So there’s about six or seven of us in the break room finishing up our lunches. A lady who works just a little ways down the hall from me and I were talking about healthcare when I mentioned that the government should not pay hundreds of thousands of dollars for treatments for terminal cancer patients and it might be simply to load them up with painkillers and euphoriants and wait for the end (not depriving them of food or water).
She looked at me as if I’d just peed in the sink.
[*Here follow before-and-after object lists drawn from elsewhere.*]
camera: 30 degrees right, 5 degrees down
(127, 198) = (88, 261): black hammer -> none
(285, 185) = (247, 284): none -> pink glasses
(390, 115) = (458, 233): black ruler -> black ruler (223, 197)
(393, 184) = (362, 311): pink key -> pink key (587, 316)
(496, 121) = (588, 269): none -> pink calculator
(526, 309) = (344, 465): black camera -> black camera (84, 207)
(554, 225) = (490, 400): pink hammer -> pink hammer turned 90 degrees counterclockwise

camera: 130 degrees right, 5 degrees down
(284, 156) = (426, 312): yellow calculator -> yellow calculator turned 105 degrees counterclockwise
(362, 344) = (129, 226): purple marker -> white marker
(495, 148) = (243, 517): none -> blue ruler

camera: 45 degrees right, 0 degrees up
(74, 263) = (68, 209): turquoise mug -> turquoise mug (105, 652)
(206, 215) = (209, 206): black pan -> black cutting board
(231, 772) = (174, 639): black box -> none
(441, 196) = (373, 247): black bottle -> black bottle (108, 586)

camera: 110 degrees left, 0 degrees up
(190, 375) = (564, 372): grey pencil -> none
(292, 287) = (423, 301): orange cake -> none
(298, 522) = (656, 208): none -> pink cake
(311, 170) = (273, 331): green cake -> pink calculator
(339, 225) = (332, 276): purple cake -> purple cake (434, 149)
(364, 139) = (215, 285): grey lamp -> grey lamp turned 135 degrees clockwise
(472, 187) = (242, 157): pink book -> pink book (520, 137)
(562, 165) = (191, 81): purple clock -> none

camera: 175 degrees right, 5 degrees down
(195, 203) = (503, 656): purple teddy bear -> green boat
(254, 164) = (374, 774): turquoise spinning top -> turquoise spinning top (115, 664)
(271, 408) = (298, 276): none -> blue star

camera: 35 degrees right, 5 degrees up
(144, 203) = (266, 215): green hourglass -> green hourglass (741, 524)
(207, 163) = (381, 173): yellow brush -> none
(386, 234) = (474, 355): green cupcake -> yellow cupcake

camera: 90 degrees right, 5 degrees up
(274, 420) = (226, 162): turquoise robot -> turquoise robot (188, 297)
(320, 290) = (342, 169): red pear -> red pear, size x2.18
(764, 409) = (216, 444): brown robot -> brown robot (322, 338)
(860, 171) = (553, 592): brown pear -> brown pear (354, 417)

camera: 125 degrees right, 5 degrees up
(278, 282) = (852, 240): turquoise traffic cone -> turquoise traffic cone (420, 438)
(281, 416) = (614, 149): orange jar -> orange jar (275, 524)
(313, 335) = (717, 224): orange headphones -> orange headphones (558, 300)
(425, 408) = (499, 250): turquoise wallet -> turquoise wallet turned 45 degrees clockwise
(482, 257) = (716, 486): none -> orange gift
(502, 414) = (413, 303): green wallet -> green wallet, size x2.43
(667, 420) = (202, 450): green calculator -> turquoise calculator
After she got over her shock, she explained to me how I was thirty seven different kinds of a monster. I sat there not saying anything because her reaction caught me completely by surprise. But worse, others in the break room began to chime in. One of them said it was “a coward’s death” and the terminally ill should face the end with a “clear and free mind preparing to meet God.” Another said it was just a cost-cutting measure and “How would you like the government to treat your mother that way?” I had to bite my tongue to keep from saying my mother died of cancer five years ago, and thank you for bringing it up, dickhead. But not a single person in the room was on my side. Everyone was looking at me as if I were a giant carnivorous lizard in a Gestapo uniform.
I don’t know. Maybe I’m wrong, but I don’t see how.
It makes no sense to me that the government (the taxpayers, that is) should spend huge amounts of money trying to prolong a terminally ill patient’s life by a few weeks or a couple of months at most. If the family wants to spend the money, very well, let them. But when the doctors say there’s no reasonable hope for you, then I think the rest of us have already done all we can reasonably be expected to do for you. The best thing is simply to make you as comfortable as possible and wait for the end. And to my mind, making you comfortable includes providing you with drugs to kill physical pain and mood elevators to keep you from spending your last few days or weeks lying helpless in a bed staring at a slowly approaching death. And, of course, any patient of sound mind would have the right to refuse the mood elevators if they have religious or philosophical objections to them.
It’s simple, really. There is no point in spending huge amounts of public money prolonging the end, and there is no reason the terminally ill should have to suffer physically or emotionally while waiting for the guy with the robe and scythe if they don’t want to.
I can’t see where my reasoning might have gone wrong, but now I feel uncertain.
Is such a death cowardly? I don’t see how subjecting yourself to unnecessary suffering has anything to do with courage. Is such a death cruel? Is the idea morally reprehensible? It seems even more cruel and reprehensible not to use those medical resources elsewhere, where they can do a lot more good.
Do I need to re-think this position, or am I just giving in to peer pressure here?
(And don’t talk to me about death panels. Just don’t. I’m sick of it.)